Scrambled Egg with Tomato

Ingredients for Scrambled Tomato Egg

  • Eggs – Take the egg out of the refrigerator at least 15 minutes before using to bring it to room temperature. Warm egg beats better, the white and the yolk combines together easily.
  • Olive Oil – This can be substituted with any flavorless oil
  • Onion – I used yellow onion, white or red will work too
  • Salt & Black Pepper – Add less or more to suit your preference
  • Red Chili Flakes – If you do not like it hot, you can skip this
  • Cilantro – if you have fresh herbs, that will be a better option or you can also use other dried herbs like Basil, Italian Seasoning or Parsley. Fresh chives or green onion is a nice option too
  • Tomato – Cut into small pieces. Any fresh red tomatoes will work.

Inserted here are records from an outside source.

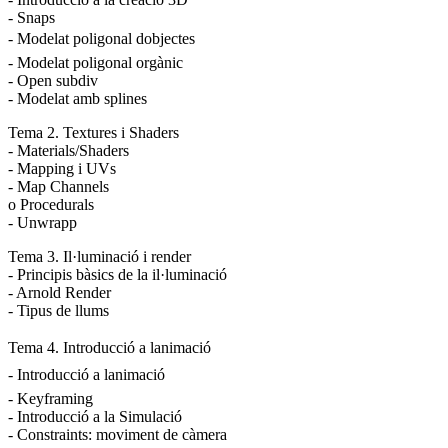
- Snaps
- Modelat poligonal dobjectes
- Modelat poligonal orgànic
- Open subdiv
- Modelat amb splines
Tema 2. Textures i Shaders
- Materials/Shaders
- Mapping i UVs
- Map Channels
o Procedurals
- Unwrapp
Tema 3. Il·luminació i render
- Principis bàsics de la il·luminació
- Arnold Render
- Tipus de llums
Tema 4. Introducció a lanimació
- Introducció a lanimació
- Keyframing
- Introducció a la Simulació
- Constraints: moviment de càmera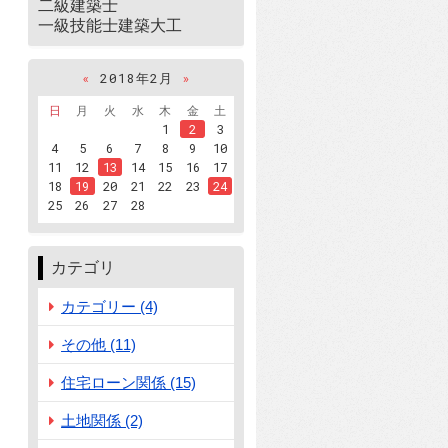
二級建築士
一級技能士建築大工
«
2018年2月
»
日
月
火
水
木
金
土
1
2
3
4
5
6
7
8
9
10
11
12
13
14
15
16
17
18
19
20
21
22
23
24
25
26
27
28
カテゴリ
カテゴリー (4)
その他 (11)
住宅ローン関係 (15)
土地関係 (2)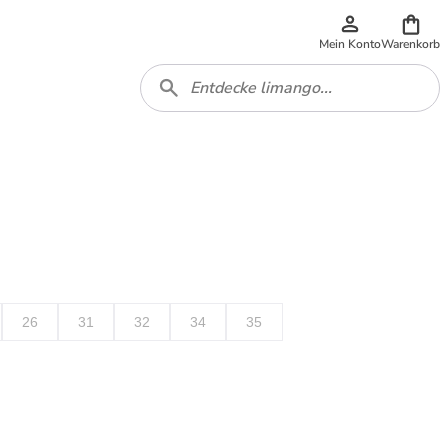
Mein Konto
Warenkorb
26
31
32
34
35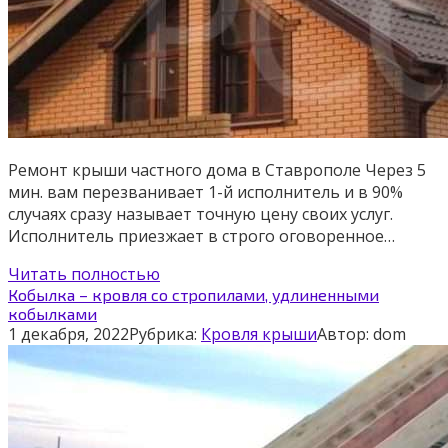
Ремонт крыши частного дома в Ставрополе Через 5
мин. вам перезванивает 1-й исполнитель и в 90%
случаях сразу называет точную цену своих услуг.
Исполнитель приезжает в строго оговоренное…
Читать полностью
Кобылка – кровля со стропилами, удлиненными
кобылками
1 декабря, 2022
Рубрика:
Кровля крыши
Автор:
dom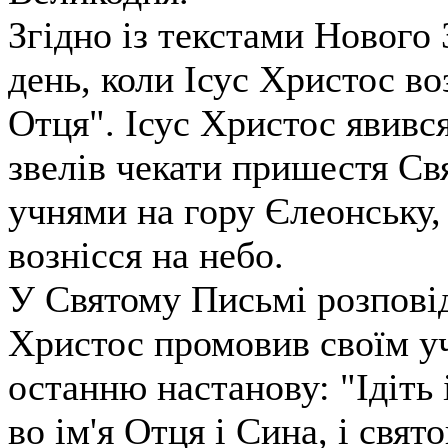
Згідно із текстами Нового 
день, коли Ісус Христос во
Отця". Ісус Христос явивс
звелів чекати пришестя Свя
учнями на гору Єлеонську, 
вознісся на небо.
У Святому Письмі розповід
Христос промовив своїм уч
останню настанову: "Ідіть і
во ім'я Отця і Сина, і свят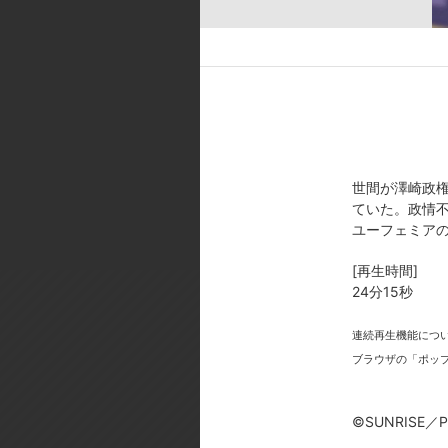
[スタッフ]
監督:谷口悟朗／シリーズ構成・脚
ン:安田 朗／ナイトメアデザイン:
シリーズ構成・脚本:吉野弘幸／美
／2DCGディレクター:三好正人／
[製作年]
世間が澤崎政
2006年
ていた。政情
©SUNRISE／PROJECT GEASS Ch
ユーフェミア
[再生時間]
24分15秒
連続再生機能につ
ブラウザの「ポッ
今
©SUNRISE／PR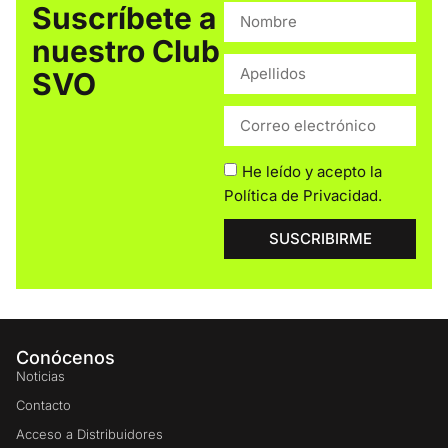
Suscríbete a
nuestro Club
SVO
He leído y acepto la
Política de Privacidad
.
SUSCRIBIRME
Conócenos
Noticias
Contacto
Acceso a Distribuidores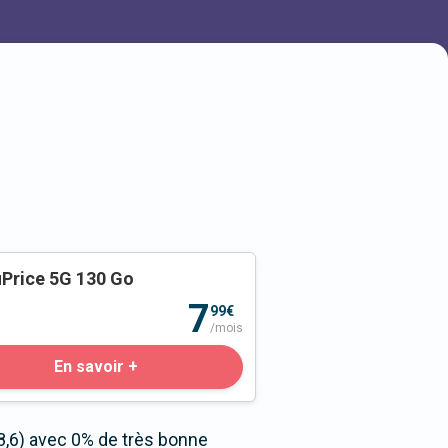
Price 5G 130 Go
o
7
99€
/mois
En savoir +
8,6) avec 0% de très bonne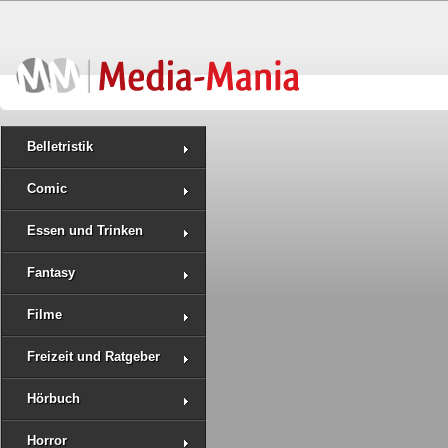
Belletristik
Comic
Essen und Trinken
Fantasy
Filme
Freizeit und Ratgeber
Hörbuch
Horror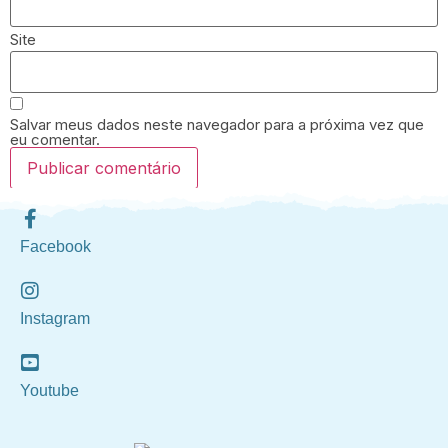
Site
Salvar meus dados neste navegador para a próxima vez que
eu comentar.
Facebook
Instagram
Youtube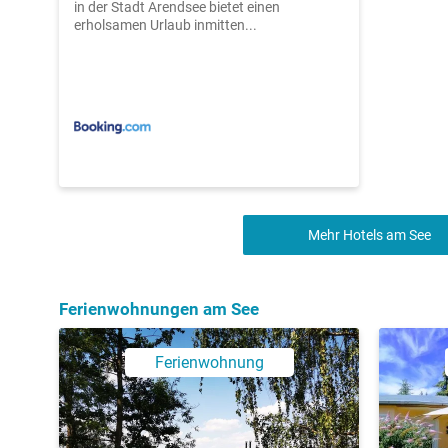
in der Stadt Arendsee bietet einen
erholsamen Urlaub inmitten...
Mehr Hotels am See
Ferienwohnungen am See
Ferienwohnung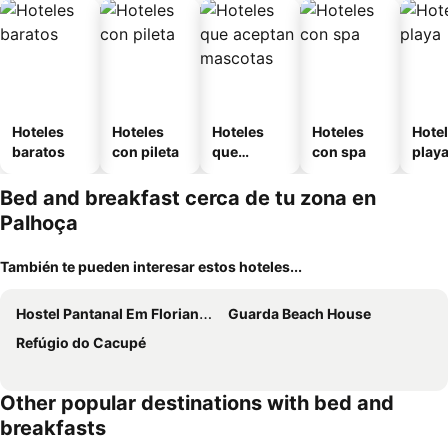
Hoteles
Hoteles
Hoteles
Hoteles
Hotel
baratos
con pileta
que
con spa
play
aceptan
mascotas
Bed and breakfast cerca de tu zona en
Palhoça
También te pueden interesar estos hoteles...
Hostel Pantanal Em Florianopolis
Guarda Beach House
Refúgio do Cacupé
Other popular destinations with bed and
breakfasts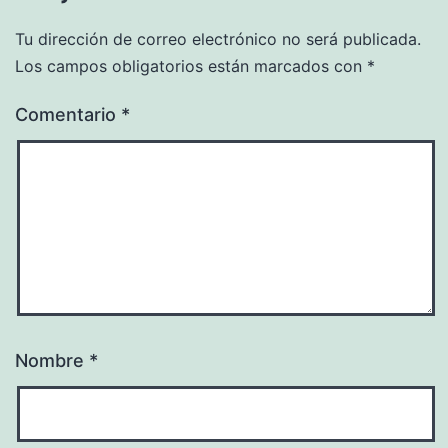
Tu dirección de correo electrónico no será publicada.
Los campos obligatorios están marcados con
*
Comentario
*
Nombre
*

Do not use canned tomato
  • Garlic – not a fan or garlic? skip it, no big deal
  • Sugar – just a small amount to enhance the taste

I love spicy dishes, but if you don’t simply cut back on the peppers, but season generously to avoid bland dish. 

Simple Easy Scrambled Egg with Tomato

Ingredients: 

  • 2 Eggs – scrambled
  • 1 teaspoon Olive Oil
  • 3 tablespoon Onion – chopped
  • 1/3 teaspoon Salt
  • 1/8 teaspoon Black Pepper
  • 1/4 teaspoon Red Chili Flakes
  • 2 cloves Garlic – minced
  • 1 teaspoon fresh Cilantro
  • 1/2 teaspoon granulated Sugar
  • 3 Medium size Tomato – diced
  • Steamed Rice or Artisan Bread

Instructions: 

  1. In a heated pan, add oil and chopped onion. Cooked until the onion is no longer translucent. Add tomato, salt, black pepper, red chile flakes, sugar, garlic and fresh Cilantro. Stir and cook for few minutes until the tomatoes are almost mushed up. Turn the heat to low and add beaten eggs. Continue stirring until the egg is combined. Do not over cook the eggs. You want it to be still soft. The remaining heat will continue to cook the egg. Taste and adjust seasoning as desired.
  2. Serve: Transfer in a plate or serve straight from the pan. You can serve this with steamed rice or with artisan bread (grilled or toasted).